Une Évolution Étonnante
Récemment, un étudiant de 21 ans a connu une transformation surprenante, passant de phénomène viral à fondateur de startup, après avoir été suspendu par l’université Columbia. La raison ? Il a développé une intelligence artificielle destinée à aider les étudiants à tricher.
Levée de Fonds et Présentation du Logiciel
Dans un post LinkedIn, Chungin “Roy” Lee, le fondateur, a annoncé une réussite dans leur levée de fonds initiale. Son logiciel, anciennement connu sous le nom d’Interview Coder et maintenant baptisé Cluely, est décrit comme une IA qui peut voir l’écran et entendre l’audio de l’utilisateur, fournissant ainsi une assistance en temps réel dans n’importe quelle situation. Lee assure que cet usage ne relève pas de la tricherie.
La Réaction de Columbia
Cependant, l’université Columbia a pris un avis opposé. Elle a engagé des actions disciplinaires contre Lee et son associé Neel Shanmugam lorsque des démonstrations enregistrées de leur outil, visant à aider à la préparation d’entretiens d’embauche via la plateforme LeetCode, ont suscité un tollé. Cette plateforme est connue pour son côté ardue et ces vidéos ont rapidement fait le tour du web.

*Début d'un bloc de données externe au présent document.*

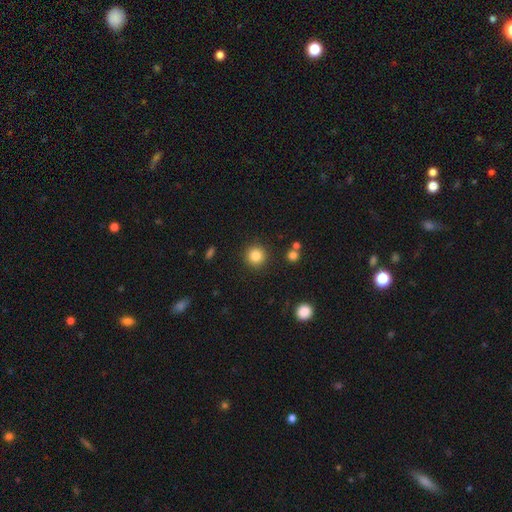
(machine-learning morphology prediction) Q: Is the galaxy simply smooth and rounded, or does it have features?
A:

Surprise et Réaction de Lee
Lors d’une interview avec le podcast « Hard Fork » du New York Times, Lee a exprimé sa stupéfaction face à la situation. Il ne s’attendait pas à être inondé de messages disciplinaires après avoir obtenu des stages chez Amazon et d’autres entreprises grâce à son utilisation de l’IA pour réussir ses entretiens. Il a précisé avoir lu attentivement le manuel des étudiants pour s’assurer que son initiative était acceptable, sans y trouver d’allusions aux ressources académiques en lien avec son logiciel.
Silence de l’Université
Lorsque le New York Times a contacté Columbia pour comprendre les raisons des sanctions envers Lee et Shanmugam, l’établissement a refusé de faire des commentaires, se référant à des règlements de confidentialité.
Changement de Cap
Suite à ces événements, les deux cofondateurs ont décidé de quitter l’université pour se consacrer pleinement à leur projet. Ils ont lancé des préservatifs personnalisés, appelés “*Fck Leetcode”, sous la marque Cluely, réalisé une vidéo promotionnelle inspirée de Black Mirror et réussi à lever 5,3 millions de dollars** en financement, le tout en l’espace d’un mois.
Défis à Venir
Malgré l’excitation entourant Cluely et son image de méchant des universités de la Ivy League, le caractère “indétectable” de leur logiciel pourrait être mis à mal. Un utilisateur sur Reddit prétend avoir créé un outil de détection capable de reconnaître Cluely grâce à quelques lignes de code Swift, incendiant encore plus le débat sur l’usage des IA.
Un Sacrifice Étudié
Il reste à savoir si ce nouvel outil sera efficace, mais il faudra espérer que développer cette IA aura valu le sacrifice d’une éducation dans une institution prestigieuse.
FAQ
Pourquoi Lee a-t-il été suspendu ?
Il a été suspendu pour avoir développé un logiciel d’IA qui, selon l’université, pourrait être utilisé pour tricher lors des entretiens d’embauche, ce qui a soulevé des préoccupations éthiques.
Qu’est-ce que Cluely ?
Cluely est un logiciel d’intelligence artificielle qui aide les utilisateurs en fournissant une assistance en temps réel, notamment lors d’entretiens, en visualisant l’écran et en écoutant l’audio.
Comment Lee a-t-il réussi à lever des fonds ?
Lee et son équipe ont impressionné les investisseurs avec leur concept novateur et leur approche provocatrice, permettant de lever plus de 5 millions de dollars en financement de départ.
Quel est l’impact potentiel de la technologie de Cluely ?
Si Cluely fonctionne effectivement comme annoncé, il pourrait redéfinir la façon dont les candidats se préparent pour des entretiens, mais pourrait également entraîner des répercussions sur l’intégrité des processus de recrutement.
Y a-t-il d’autres projets similaires dans le domaine ?
D’autres startups explorent des solutions similaires en utilisant l’IA pour optimiser la préparation aux entretiens, mais le défi reste de concilier cette aide avec l’éthique académique.